== ENTRIES SUPPLIED
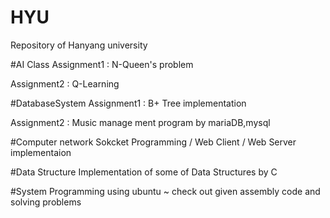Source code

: # HYU
Repository of Hanyang university


#AI Class
Assignment1 : N-Queen's problem

Assignment2 : Q-Learning



#DatabaseSystem
Assignment1 : B+ Tree implementation

Assignment2 : Music manage ment program by mariaDB,mysql



#Computer network
Sokcket Programming / Web Client / Web Server implementaion



#Data Structure
Implementation of some of Data Structures by C



#System Programming
using ubuntu ~ check out given assembly code and solving problems
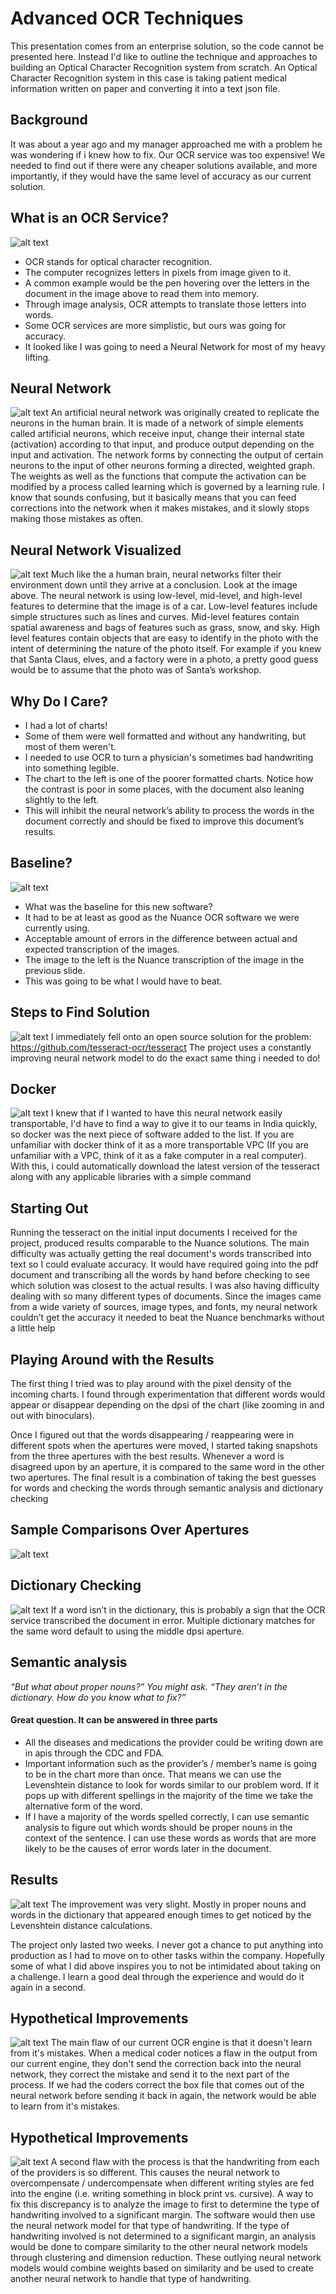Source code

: # Advanced OCR Techniques
This presentation comes from an enterprise solution, so the code cannot be presented here. Instead I'd like to outline the technique and approaches to building an Optical Character Recognition system from scratch. An Optical Character Recognition system in this case is taking patient medical information written on paper and converting it into a text json file.

## Background
It was about a year ago and my manager approached me with a problem he was wondering if i knew how to fix. Our OCR service was too expensive! We needed to find out if there were any cheaper solutions available, and more importantly, if they would have the same level of accuracy as our current solution.

## What is an OCR Service?
![alt text](screens/screen01.png "Screen 1")
* OCR stands for optical character recognition.
* The computer recognizes letters in pixels from image given to it.
* A common example would be the pen hovering over the letters in the document in the image above to read them into memory.
* Through image analysis, OCR attempts to translate those letters into words.
* Some OCR services are more simplistic, but ours was going for accuracy.
* It looked like I was going to need a Neural Network for most of my heavy lifting.

## Neural Network
![alt text](screens/screen02.png "Screen 2")
An artificial neural network was originally created to replicate the neurons in the human brain. It is made of a network of simple elements called artificial neurons, which receive input, change their internal state (activation) according to that input, and produce output depending on the input and activation. The network forms by connecting the output of certain neurons to the input of other neurons forming a directed, weighted graph. The weights as well as the functions that compute the activation can be modified by a process called learning which is governed by a learning rule. I know that sounds confusing, but it basically means that you can feed corrections into the network when it makes mistakes, and it slowly stops making those mistakes as often.

## Neural Network Visualized
![alt text](screens/screen03.png "Screen 3")
Much like the a human brain, neural networks filter their environment down until they arrive at a conclusion. Look at the image above. The neural network is using low-level, mid-level, and high-level features to determine that the image is of a car. Low-level features include simple structures such as lines and curves. Mid-level features contain spatial awareness and bags of features such as grass, snow, and sky. High level features contain objects that are easy to identify in the photo with the intent of determining the nature of the photo itself. For example if you knew that Santa Claus, elves, and a factory were in a photo, a pretty good guess would be to assume that the photo was of Santa’s workshop.

## Why Do I Care?
* I had a lot of charts!
* Some of them were well formatted and without any handwriting, but most of them weren't.
* I needed to use OCR to turn a physician's sometimes bad handwriting into something legible.
* The chart to the left is one of the poorer formatted charts. Notice how the contrast is poor in some places, with the document also leaning slightly to the left.
* This will inhibit the neural network’s ability to process the words in the document correctly and should be fixed to improve this document’s results.

## Baseline?
![alt text](screens/screen04.png "Screen 4")
* What was the baseline for this new software?
* It had to be at least as good as the Nuance OCR software we were currently using.
* Acceptable amount of errors in the difference between actual and expected transcription of the images.
* The image to the left is the Nuance transcription of the image in the previous slide.
* This was going to be what I would have to beat.

## Steps to Find Solution
![alt text](screens/screen05.png "Screen 5")
I immediately fell onto an open source solution for the problem:
https://github.com/tesseract-ocr/tesseract
The project uses a constantly improving neural network model to do the exact same thing i needed to do!

## Docker
![alt text](screens/screen06.png "Screen 6")
I knew that if I wanted to have this neural network easily transportable, I'd have to find a way to give it to our teams in India quickly, so docker was the next piece of software added to the list. If you are unfamiliar with docker think of it as a more transportable VPC (If you are unfamiliar with a VPC, think of it as a fake computer in a real computer). With this, i could automatically download the latest version of the tesseract along with any applicable libraries with a simple command

## Starting Out
Running the tesseract on the initial input documents I received for the project, produced results comparable to the Nuance solutions. The main difficulty was actually getting the real document's words transcribed into text so I could evaluate accuracy. It would have required going into the pdf document and transcribing all the words by hand before checking to see which solution was closest to the actual results. I was also having difficulty dealing with so many different types of documents. Since the images came from a wide variety of sources, image types, and fonts, my neural network couldn’t get the accuracy it needed to beat the Nuance benchmarks without a little help

## Playing Around with the Results
The first thing I tried was to play around with the pixel density of the incoming charts. I found through experimentation that different words would appear or disappear depending on the dpsi of the chart (like zooming in and out with binoculars).

Once I figured out that the words disappearing / reappearing were in different spots when the apertures were moved, I started taking snapshots from the three apertures with the best results. Whenever a word is disagreed upon by an aperture, it is compared to the same word in the other two apertures. The final result is a combination of taking the best guesses for words and checking the words through semantic analysis and dictionary checking

## Sample Comparisons Over Apertures
![alt text](screens/screen07.png "Screen 7")

## Dictionary Checking
![alt text](screens/screen08.png "Screen 8")
If a word isn’t in the dictionary, this is probably a sign that the OCR service transcribed the document in error. Multiple dictionary matches for the same word default to using the middle dpsi aperture.

## Semantic analysis
_“But what about proper nouns?” You might ask. “They aren’t in the dictionary. How do you know what to fix?”_
#### Great question. It can be answered in three parts
* All the diseases and medications the provider could be writing down are in apis through the CDC and FDA.
* Important information such as the provider’s / member’s name is going to be in the chart more than once. That means we can use the Levenshtein distance to look for words similar to our problem word. If it pops up with different spellings in the majority of the time we take the alternative form of the word.
* If I have a majority of the words spelled correctly, I can use semantic analysis to figure out which words should be proper nouns in the context of the sentence. I can use these words as words that are more likely to be the causes of error words later in the document.

## Results
![alt text](screens/screen09.png "Screen 9")
The improvement was very slight. Mostly in proper nouns and words in the dictionary that appeared enough times to get noticed by the Levenshtein distance calculations.

The project only lasted two weeks. I never got a chance to put anything into production as I had to move on to other tasks within the company. Hopefully some of what I did above inspires you to not be intimidated about taking on a challenge. I learn a good deal through the experience and would do it again in a second.

## Hypothetical Improvements
![alt text](screens/screen10.png "Screen 10")
The main flaw of our current OCR engine is that it doesn't learn from it's mistakes. When a medical coder notices a flaw in the output from our current engine, they don't send the correction back into the neural network, they correct the mistake and send it to the next part of the process. If we had the coders correct the box file that comes out of the neural network before sending it back in again, the network would be able to learn from it's mistakes.

## Hypothetical Improvements
![alt text](screens/screen11.png "Screen 11")
A second flaw with the process is that the handwriting from each of the providers is so different. This causes the neural network to overcompensate / undercompensate when different writing styles are fed into the engine (i.e. writing something in block print vs. cursive). A way to fix this discrepancy is to analyze the image to first to determine the type of handwriting involved to a significant margin. The software would then use the neural network model for that type of handwriting. If the type of handwriting involved is not determined to a significant margin, an analysis would be done to compare similarity to the other neural network models through clustering and dimension reduction. These outlying neural network models would combine weights based on similarity and be used to create another neural network to handle that type of handwriting.
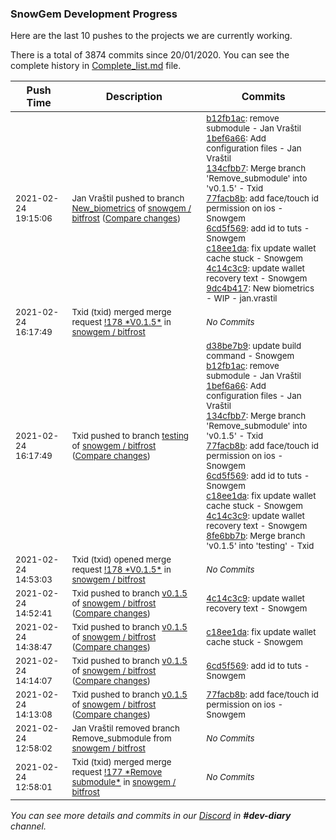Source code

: 
### SnowGem Development Progress

Here are the last 10 pushes to the projects we are currently working.

There is a total of 3874 commits since 20/01/2020. You can see the complete history in
 [Complete_list.md](Complete_list.md) file.

| Push Time | Description | Commits |
| --- | --- | --- |
| <sub>2021-02-24 19:15:06</sub> | <sub>Jan Vraštil pushed to branch [New\_biometrics](https://gitlab.com/snowgem/bitfrost/commits/New_biometrics) of [snowgem / bitfrost](https://gitlab.com/snowgem/bitfrost) ([Compare changes](https://gitlab.com/snowgem/bitfrost/compare/c0c337cf7675c0fc173b963e55edaa54dbc203b6...9dc4b4172d2dba15c8fc208d03802f733e0f9cd8))</sub> | <sub>[b12fb1ac](https://gitlab.com/snowgem/bitfrost/-/commit/b12fb1acfa03a941330fb1b217cbdeb60705f014): remove submodule - Jan Vraštil<br>[1bef6a66](https://gitlab.com/snowgem/bitfrost/-/commit/1bef6a666e8ba857d1f2f2ad598ca54248c277f0): Add configuration files - Jan Vraštil<br>[134cfbb7](https://gitlab.com/snowgem/bitfrost/-/commit/134cfbb74bd66458a01273f807ef788af0a30e9c): Merge branch 'Remove_submodule' into 'v0.1.5' - Txid<br>[77facb8b](https://gitlab.com/snowgem/bitfrost/-/commit/77facb8b4bb5d297d10f0bcd8678f3be5d41a89f): add face/touch id permission on ios - Snowgem<br>[6cd5f569](https://gitlab.com/snowgem/bitfrost/-/commit/6cd5f5692ebb57aee7911725ea2b34c6bf09a1e2): add id to tuts - Snowgem<br>[c18ee1da](https://gitlab.com/snowgem/bitfrost/-/commit/c18ee1dab0e241e4cf1d0df63116dfb6413ef150): fix update wallet cache stuck - Snowgem<br>[4c14c3c9](https://gitlab.com/snowgem/bitfrost/-/commit/4c14c3c9473d1cd17190888ef950cbf22aff42e7): update wallet recovery text - Snowgem<br>[9dc4b417](https://gitlab.com/snowgem/bitfrost/-/commit/9dc4b4172d2dba15c8fc208d03802f733e0f9cd8): New biometrics - WIP - jan.vrastil</sub> |
| <sub>2021-02-24 16:17:49</sub> | <sub>Txid (txid) merged merge request [\!178 \*V0\.1\.5\*](https://gitlab.com/snowgem/bitfrost/-/merge_requests/178) in [snowgem / bitfrost](https://gitlab.com/snowgem/bitfrost)</sub> | <sub>_No Commits_</sub> |
| <sub>2021-02-24 16:17:49</sub> | <sub>Txid pushed to branch [testing](https://gitlab.com/snowgem/bitfrost/commits/testing) of [snowgem / bitfrost](https://gitlab.com/snowgem/bitfrost) ([Compare changes](https://gitlab.com/snowgem/bitfrost/compare/4309cfcf3152985c8e4c6cf62f1b74182f4ff67e...8fe6bb7b9cd6f7289c84bce6c2b841f1959c350b))</sub> | <sub>[d38be7b9](https://gitlab.com/snowgem/bitfrost/-/commit/d38be7b9a71c53cb5668d39296fe254e826c8f4b): update build command - Snowgem<br>[b12fb1ac](https://gitlab.com/snowgem/bitfrost/-/commit/b12fb1acfa03a941330fb1b217cbdeb60705f014): remove submodule - Jan Vraštil<br>[1bef6a66](https://gitlab.com/snowgem/bitfrost/-/commit/1bef6a666e8ba857d1f2f2ad598ca54248c277f0): Add configuration files - Jan Vraštil<br>[134cfbb7](https://gitlab.com/snowgem/bitfrost/-/commit/134cfbb74bd66458a01273f807ef788af0a30e9c): Merge branch 'Remove_submodule' into 'v0.1.5' - Txid<br>[77facb8b](https://gitlab.com/snowgem/bitfrost/-/commit/77facb8b4bb5d297d10f0bcd8678f3be5d41a89f): add face/touch id permission on ios - Snowgem<br>[6cd5f569](https://gitlab.com/snowgem/bitfrost/-/commit/6cd5f5692ebb57aee7911725ea2b34c6bf09a1e2): add id to tuts - Snowgem<br>[c18ee1da](https://gitlab.com/snowgem/bitfrost/-/commit/c18ee1dab0e241e4cf1d0df63116dfb6413ef150): fix update wallet cache stuck - Snowgem<br>[4c14c3c9](https://gitlab.com/snowgem/bitfrost/-/commit/4c14c3c9473d1cd17190888ef950cbf22aff42e7): update wallet recovery text - Snowgem<br>[8fe6bb7b](https://gitlab.com/snowgem/bitfrost/-/commit/8fe6bb7b9cd6f7289c84bce6c2b841f1959c350b): Merge branch 'v0.1.5' into 'testing' - Txid</sub> |
| <sub>2021-02-24 14:53:03</sub> | <sub>Txid (txid) opened merge request [\!178 \*V0\.1\.5\*](https://gitlab.com/snowgem/bitfrost/-/merge_requests/178) in [snowgem / bitfrost](https://gitlab.com/snowgem/bitfrost)</sub> | <sub>_No Commits_</sub> |
| <sub>2021-02-24 14:52:41</sub> | <sub>Txid pushed to branch [v0\.1\.5](https://gitlab.com/snowgem/bitfrost/commits/v0.1.5) of [snowgem / bitfrost](https://gitlab.com/snowgem/bitfrost) ([Compare changes](https://gitlab.com/snowgem/bitfrost/compare/c18ee1dab0e241e4cf1d0df63116dfb6413ef150...4c14c3c9473d1cd17190888ef950cbf22aff42e7))</sub> | <sub>[4c14c3c9](https://gitlab.com/snowgem/bitfrost/-/commit/4c14c3c9473d1cd17190888ef950cbf22aff42e7): update wallet recovery text - Snowgem</sub> |
| <sub>2021-02-24 14:38:47</sub> | <sub>Txid pushed to branch [v0\.1\.5](https://gitlab.com/snowgem/bitfrost/commits/v0.1.5) of [snowgem / bitfrost](https://gitlab.com/snowgem/bitfrost) ([Compare changes](https://gitlab.com/snowgem/bitfrost/compare/6cd5f5692ebb57aee7911725ea2b34c6bf09a1e2...c18ee1dab0e241e4cf1d0df63116dfb6413ef150))</sub> | <sub>[c18ee1da](https://gitlab.com/snowgem/bitfrost/-/commit/c18ee1dab0e241e4cf1d0df63116dfb6413ef150): fix update wallet cache stuck - Snowgem</sub> |
| <sub>2021-02-24 14:14:07</sub> | <sub>Txid pushed to branch [v0\.1\.5](https://gitlab.com/snowgem/bitfrost/commits/v0.1.5) of [snowgem / bitfrost](https://gitlab.com/snowgem/bitfrost) ([Compare changes](https://gitlab.com/snowgem/bitfrost/compare/77facb8b4bb5d297d10f0bcd8678f3be5d41a89f...6cd5f5692ebb57aee7911725ea2b34c6bf09a1e2))</sub> | <sub>[6cd5f569](https://gitlab.com/snowgem/bitfrost/-/commit/6cd5f5692ebb57aee7911725ea2b34c6bf09a1e2): add id to tuts - Snowgem</sub> |
| <sub>2021-02-24 14:13:08</sub> | <sub>Txid pushed to branch [v0\.1\.5](https://gitlab.com/snowgem/bitfrost/commits/v0.1.5) of [snowgem / bitfrost](https://gitlab.com/snowgem/bitfrost) ([Compare changes](https://gitlab.com/snowgem/bitfrost/compare/134cfbb74bd66458a01273f807ef788af0a30e9c...77facb8b4bb5d297d10f0bcd8678f3be5d41a89f))</sub> | <sub>[77facb8b](https://gitlab.com/snowgem/bitfrost/-/commit/77facb8b4bb5d297d10f0bcd8678f3be5d41a89f): add face/touch id permission on ios - Snowgem</sub> |
| <sub>2021-02-24 12:58:02</sub> | <sub>Jan Vraštil removed branch Remove_submodule from [snowgem / bitfrost](https://gitlab.com/snowgem/bitfrost)</sub> | <sub>_No Commits_</sub> |
| <sub>2021-02-24 12:58:01</sub> | <sub>Txid (txid) merged merge request [\!177 \*Remove submodule\*](https://gitlab.com/snowgem/bitfrost/-/merge_requests/177) in [snowgem / bitfrost](https://gitlab.com/snowgem/bitfrost)</sub> | <sub>_No Commits_</sub> |

_You can see more details and commits in our [Discord](https://discord.gg/zumGnbg) in **#dev-diary** channel._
====
- ASSIGNMENT
Output the lines above between the one holding "stuck - Snowgem</sub> |" and the one holding "<sub>2021-02-24 12:58:02</sub> |", inclusive, with nothing before or after them.

- WRITTEN RESPONSE
| <sub>2021-02-24 14:38:47</sub> | <sub>Txid pushed to branch [v0\.1\.5](https://gitlab.com/snowgem/bitfrost/commits/v0.1.5) of [snowgem / bitfrost](https://gitlab.com/snowgem/bitfrost) ([Compare changes](https://gitlab.com/snowgem/bitfrost/compare/6cd5f5692ebb57aee7911725ea2b34c6bf09a1e2...c18ee1dab0e241e4cf1d0df63116dfb6413ef150))</sub> | <sub>[c18ee1da](https://gitlab.com/snowgem/bitfrost/-/commit/c18ee1dab0e241e4cf1d0df63116dfb6413ef150): fix update wallet cache stuck - Snowgem</sub> |
| <sub>2021-02-24 14:14:07</sub> | <sub>Txid pushed to branch [v0\.1\.5](https://gitlab.com/snowgem/bitfrost/commits/v0.1.5) of [snowgem / bitfrost](https://gitlab.com/snowgem/bitfrost) ([Compare changes](https://gitlab.com/snowgem/bitfrost/compare/77facb8b4bb5d297d10f0bcd8678f3be5d41a89f...6cd5f5692ebb57aee7911725ea2b34c6bf09a1e2))</sub> | <sub>[6cd5f569](https://gitlab.com/snowgem/bitfrost/-/commit/6cd5f5692ebb57aee7911725ea2b34c6bf09a1e2): add id to tuts - Snowgem</sub> |
| <sub>2021-02-24 14:13:08</sub> | <sub>Txid pushed to branch [v0\.1\.5](https://gitlab.com/snowgem/bitfrost/commits/v0.1.5) of [snowgem / bitfrost](https://gitlab.com/snowgem/bitfrost) ([Compare changes](https://gitlab.com/snowgem/bitfrost/compare/134cfbb74bd66458a01273f807ef788af0a30e9c...77facb8b4bb5d297d10f0bcd8678f3be5d41a89f))</sub> | <sub>[77facb8b](https://gitlab.com/snowgem/bitfrost/-/commit/77facb8b4bb5d297d10f0bcd8678f3be5d41a89f): add face/touch id permission on ios - Snowgem</sub> |
| <sub>2021-02-24 12:58:02</sub> | <sub>Jan Vraštil removed branch Remove_submodule from [snowgem / bitfrost](https://gitlab.com/snowgem/bitfrost)</sub> | <sub>_No Commits_</sub> |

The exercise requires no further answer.